:: 页面节选 ::
....
对于 SGD 算法，特征的 scaling 会影响其优化过程，也就是只有将特征标准化（均值为 0，方差为 1）或归一化（处于 [0,1] 内）才能加快算法收敛的速度，但是由于数据不能一次读入内存，如果需要标准化或归一化，需要对数据遍历 2 次，第一次遍历是为了求特征的均值和方差（标准化需要）或最大最小值（归一化需要），第二次遍历便可以用上面的均值、方差、最大值，最小值等值进行标准化。

由于数据是流式输入的，求解均值、最大值、最小值都没有什么问题，但是求解方差的公式为 ( \(\mu\) 为均值）

\[\begin{align} \sigma^2 = \frac{1}{n} \sum_x(x-\mu)^2 \end{align}\]

只有知道均值才能求解，这意味着只有遍历一次求得 \(\mu\) 后才能求 \(\sigma^2\), 这无疑会增加求解的时间，下面对这个公式进行简单的变换，使得 \(\mu\) 和 \(\sigma^2\) 能够同时求出

假如当前有 \(n\) 个样本，当前的均值 \(\mu'\) 可以简单求出，而当前的方差 \(\sigma'^2\) 可通以下公式求解

\[\begin{align} \sigma'^2 = \frac{1}{n} \sum_x(x^2 - 2x\mu' + \mu'^2) = \frac{1}{n} \sum_x(x^2) - \frac{1}{n}(2n\mu'^2 - n\mu'^2) = \frac{1}{n} \sum_x(x^2) - \mu'^2 \end{align}\]

通过这个公式，可以遍历一次便求出任意个样本的方差，下面通过这个公式求解均值和方差随着样本数量变化而变化的情况，并比较进行 shuffle 前后两者在均值和方差上的区别。

# calculate the running mean,standard deviation, and range reporting the final result
import os, csv
raw_source = 'bikesharing/hour.csv' # unshuffle
shuffle_source = 'bikesharing/shuffled_hour.csv'

def running_statistic(source):
    SEP=','
    running_mean = list()
    running_std = list()
    with open(local_path+'/'+source, 'rb') as R:
        iterator = csv.DictReader(R, delimiter=SEP)
        x = 0.0
        x_squared = 0.0
        for n, row in enumerate(iterator):
            temp = float(row['temp'])
....
从某个集合中提取的数据
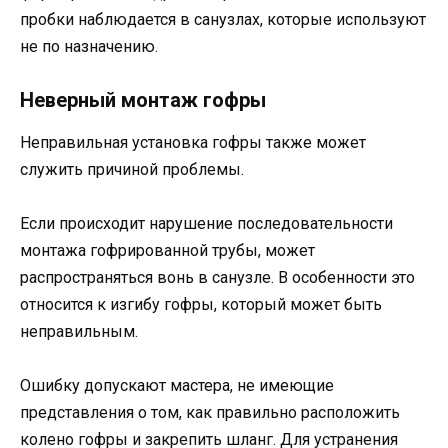
пробки наблюдается в санузлах, которые используют
не по назначению.
Неверный монтаж гофры
Неправильная установка гофры также может
служить причиной проблемы.
Если происходит нарушение последовательности
монтажа гофрированной трубы, может
распространяться вонь в санузле. В особенности это
относится к изгибу гофры, который может быть
неправильным.
Ошибку допускают мастера, не имеющие
представления о том, как правильно расположить
колено гофры и закрепить шланг. Для устранения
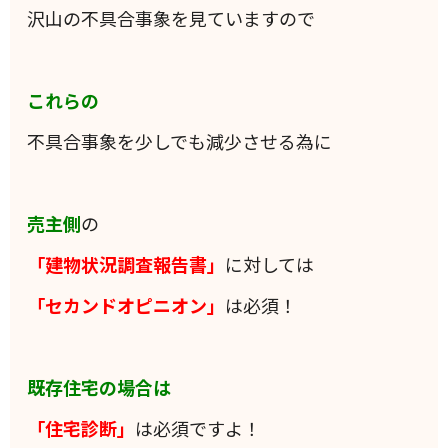
沢山の不具合事象を見ていますので
これらの
不具合事象を少しでも減少させる為に
売主側
の
「建物状況調査報告書」
に対しては
「セカンドオピニオン」
は必須！
既存住宅の場合は
「住宅診断」
は必須ですよ！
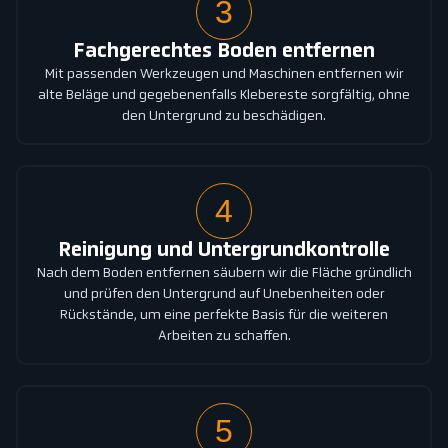
3
Fachgerechtes Boden entfernen
Mit passenden Werkzeugen und Maschinen entfernen wir
alte Beläge und gegebenenfalls Klebereste sorgfältig, ohne
den Untergrund zu beschädigen.
4
Reinigung und Untergrundkontrolle
Nach dem Boden entfernen säubern wir die Fläche gründlich
und prüfen den Untergrund auf Unebenheiten oder
Rückstände, um eine perfekte Basis für die weiteren
Arbeiten zu schaffen.
5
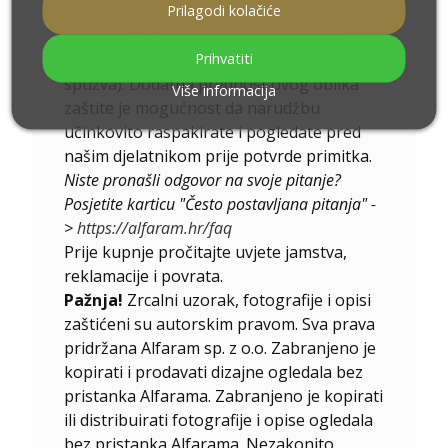
Prilagodi kolačiće
transport smo prilagodili prijevozu
ogledala - iz tog razloga naša roba je
Prihvatiti
minimalno osigurana (streč folija i
spužva). Dodatna prednost ovog oblika
Više informacija
zaštite je mogućnost da narudžbu
učinkovito raspakirate i pogledate pred
našim djelatnikom prije potvrde primitka.
Niste pronašli odgovor na svoje pitanje?
Posjetite karticu "Često postavljana pitanja" -
>
https://alfaram.hr/faq
Prije kupnje pročitajte uvjete jamstva,
reklamacije i povrata.
Pažnja!
Zrcalni uzorak, fotografije i opisi
zaštićeni su autorskim pravom. Sva prava
pridržana Alfaram sp. z o.o. Zabranjeno je
kopirati i prodavati dizajne ogledala bez
pristanka Alfarama. Zabranjeno je kopirati
ili distribuirati fotografije i opise ogledala
bez pristanka Alfarama. Nezakonito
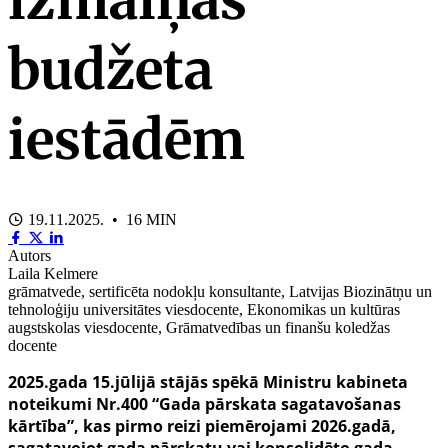
budžeta
iestādēm
19.11.2025. • 16 MIN
Autors
Laila Kelmere
grāmatvede, sertificēta nodokļu konsultante, Latvijas Biozinātņu un
tehnoloģiju universitātes viesdocente, Ekonomikas un kultūras
augstskolas viesdocente, Grāmatvedības un finanšu koledžas
docente
2025.gada 15.jūlijā stājās spēkā Ministru kabineta
noteikumi Nr.400 “Gada pārskata sagatavošanas
kārtība”, kas pirmo reizi piemērojami 2026.gadā,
....
:: 任务与练习 ::
[1] 根据这段关于特征标准化的节选，数据不能一次读入内存时，若要标准化或归一化，需要对数据遍历几次？
[2] 把这段关于特征标准化的节选中从“# calculate the”到“iterator = csv.DictReader(R, delimiter=SEP)”的文字逐字抄下来。
这些材料在这里不起任何作用。

:: 你的作答 ::
[1] 需要遍历 2 次。

[2]
# calculate the running mean,standard deviation, and range reporting the final result
import os, csv
raw_source = 'bikesharing/hour.csv' # unshuffle
shuffle_source = 'bikesharing/shuffled_hour.csv'

def running_statistic(source):
    SEP=','
    running_mean = list()
    running_std = list()
    with open(local_path+'/'+source, 'rb') as R:
        iterator = csv.DictReader(R, delimiter=SEP)